12. 12 Scooby Architecture and Language Scooby service structure: Service GenericService extends MoreGenericService { bind var1 to Type1 match { attributeName: arbitraryValue } bind eventVar to Event match {attributeName2: someValue } { # Characteristics definitions Local Characteristics/Attributes; } { # start of method declarations public void method( blob file ) { blah; blah; ) } # end of method declarations } when bindexception{ reporterror( "error occurred" ) terminate }

13. 13 Scooby Architecture and Language Binding variables are used to provide a link to a remote service based on its type and description attributes to provide fine-grained matching. Bindings can alternate between the states of: –Discovery –Suspend –Connected

14. 14 Scooby Architecture and Language Bindings periodically check for newer and more satisfy able services to which to bind to. Variables can be used to allow dynamic comparisons in binding resolution. Event bindings extend a binding by allowing them to be activated by a single or pattern of events.

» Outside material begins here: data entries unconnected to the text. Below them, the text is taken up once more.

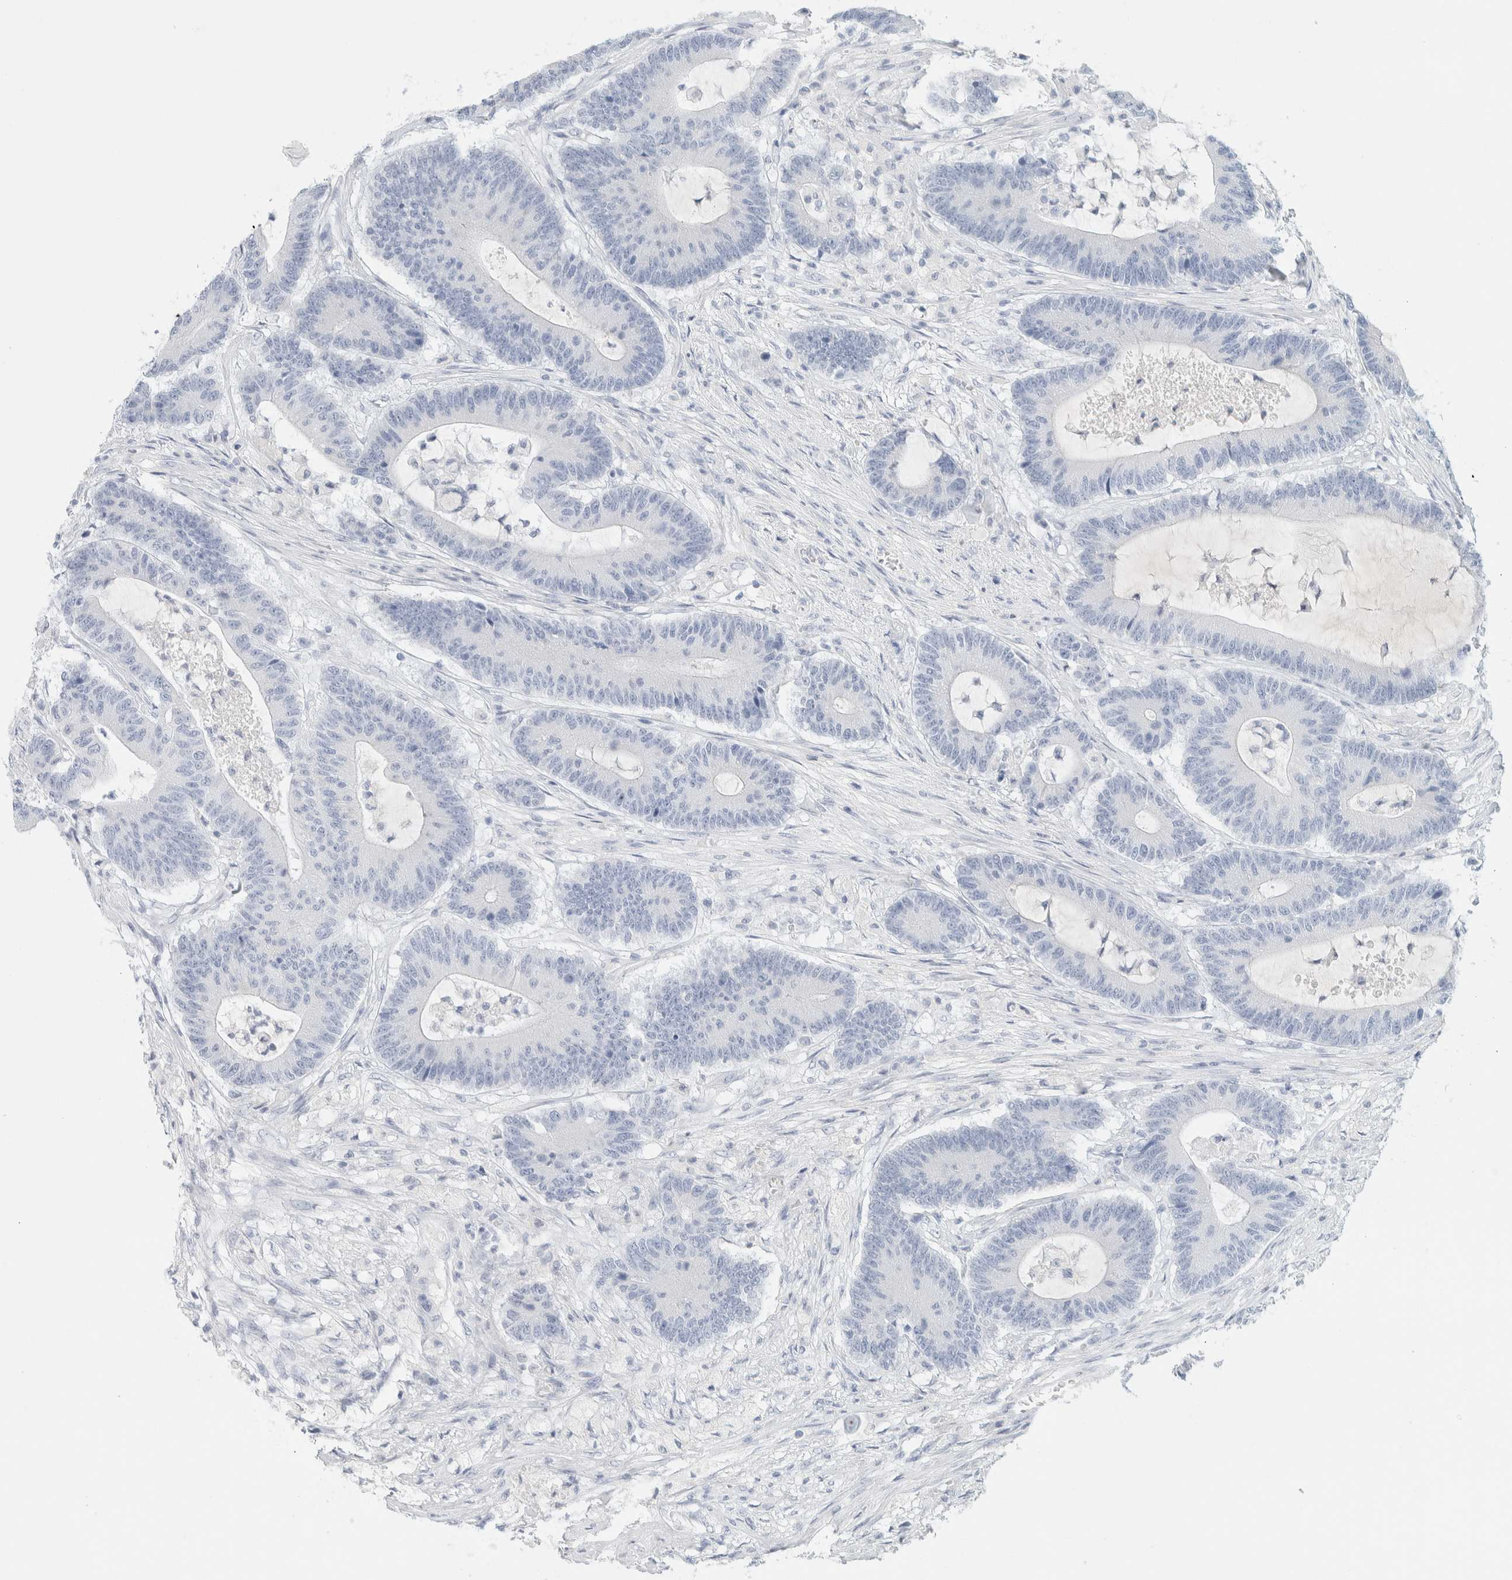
{"staining": {"intensity": "negative", "quantity": "none", "location": "none"}, "tissue": "colorectal cancer", "cell_type": "Tumor cells", "image_type": "cancer", "snomed": [{"axis": "morphology", "description": "Adenocarcinoma, NOS"}, {"axis": "topography", "description": "Colon"}], "caption": "A micrograph of human adenocarcinoma (colorectal) is negative for staining in tumor cells.", "gene": "HEXD", "patient": {"sex": "female", "age": 84}}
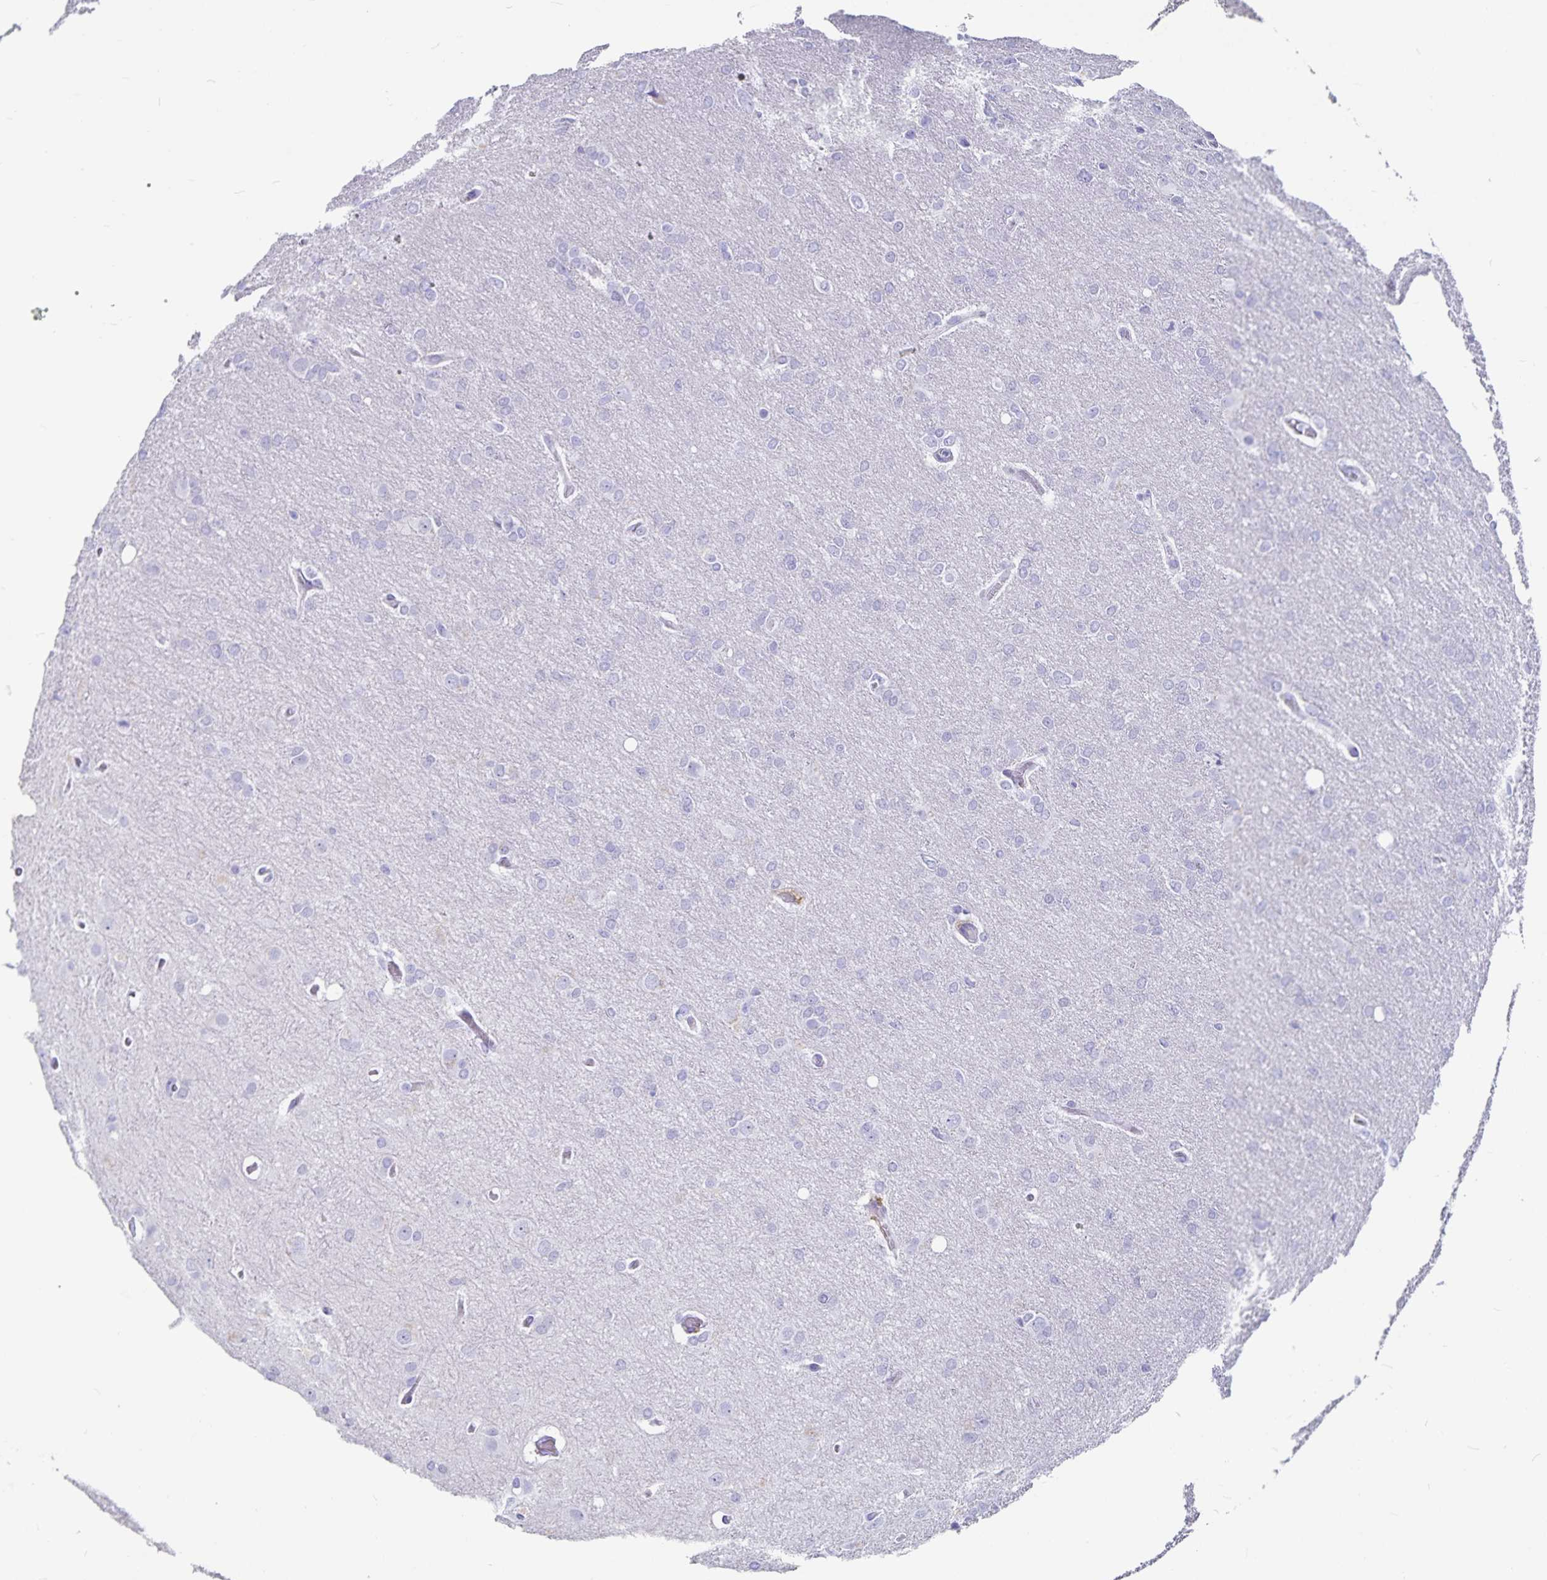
{"staining": {"intensity": "negative", "quantity": "none", "location": "none"}, "tissue": "glioma", "cell_type": "Tumor cells", "image_type": "cancer", "snomed": [{"axis": "morphology", "description": "Glioma, malignant, High grade"}, {"axis": "topography", "description": "Brain"}], "caption": "A photomicrograph of human malignant glioma (high-grade) is negative for staining in tumor cells.", "gene": "PLAC1", "patient": {"sex": "male", "age": 53}}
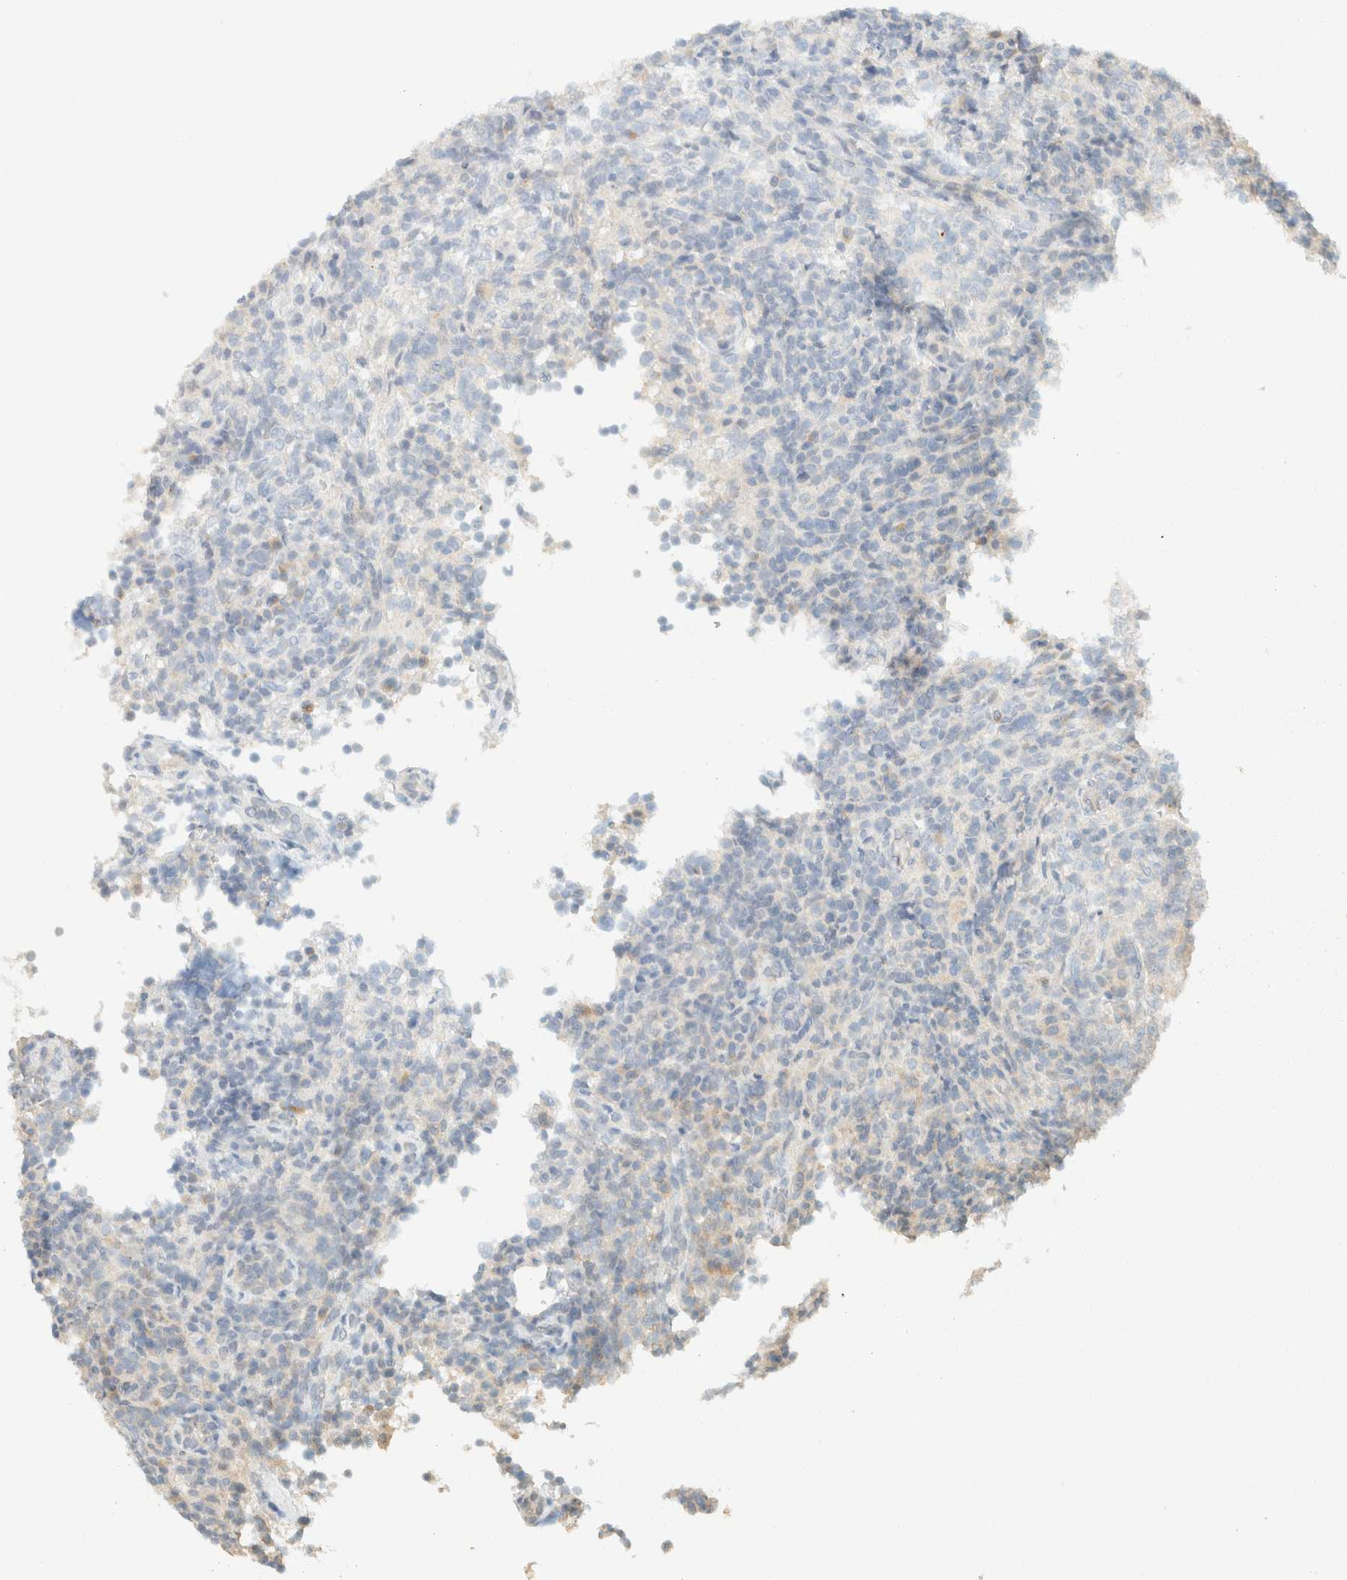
{"staining": {"intensity": "negative", "quantity": "none", "location": "none"}, "tissue": "lymphoma", "cell_type": "Tumor cells", "image_type": "cancer", "snomed": [{"axis": "morphology", "description": "Malignant lymphoma, non-Hodgkin's type, High grade"}, {"axis": "topography", "description": "Lymph node"}], "caption": "Immunohistochemistry (IHC) histopathology image of neoplastic tissue: malignant lymphoma, non-Hodgkin's type (high-grade) stained with DAB (3,3'-diaminobenzidine) demonstrates no significant protein staining in tumor cells.", "gene": "GPA33", "patient": {"sex": "female", "age": 76}}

15. 15 Scooby Architecture and Language Binding syntax: –Bind X to ServiceType match { attributes* } –Attributes:: Key : Data [ operator ] –Data :: String | Variable Eg 1. Bind ptr to Printer match { location: “5a22”} – string based Eg 2. Bind ptr to Printer match { location: x } – variable based –Coupled with service attributes, service can change its characteristics during its life time depending on environmental changes.

16. 16 Scooby Architecture and Language Dynamic Binding Example: Bind ptr to Printer match { location: “5a22” & status: printer_status } In the corresponding printer service the characteristics/attribute section would be defined as: { status: printer_status; } Where printer_status is defined as a service attribute within the service, and can be altered during the services’ lifetime. i.e. the service description will alter dynamically depending on the status of the printer.

17. 17 Scooby Architecture and Language Event Binding Syntax: –Bind X to Event match { attributes* } –Binding is triggered once an event, or set of events have been received. –Triggers the corresponding notification handler.

18. 18 Scooby Example 1 PDF to PS Printer Composition service PDFPrinter { bind ptr as printer match { location : “5a22” & printertype: “ps” } bind converter as pdf2ps match { } { location : "5a22" } { public void print( blob file ) { if( file is "PDF" ) { file = converter.convert(file) } ptr.print(file) } } when bindexception { reporterror( "error occurred" ) terminate }

19. 19 Scooby Example 2 Telephone Composition service myTelephoneLightComposition { bind cd as cdplayer match { location: "frontroom" } bind lighting as lightingcontroller match { location: "frontroom" } bind noPhone as event match { implements: "telephone" & status: "hungup" } bind phoneInUse as event match { implements: "telephone" & status: "ringing" } { location:“frontroom" } { int lightingLevel int volumeLevel } { on notification( phoneInUse ) { volumeLevel = cd.getVolume() lightingLevel = lighting.getBrightness() cd.setVolume( 0 ) lighting.turnLightsOn() } on notification( noPhone ) { lighting.setBrightness( lightingLevel ) cd.setVolume( volumeLevel ) } } when bindexception { reporterror( "Binding exception occurred..." ) }

20. 20 Contributions Multiple facets to solution: –Late dynamic binding variables. –Service attributes and variables to alter service capability over lifetime. –Fuzzy matching of service attributes. –Specialised composition language dedicated to this task, independent on the underlying system. –Decentralised version based on Elvin message notification system.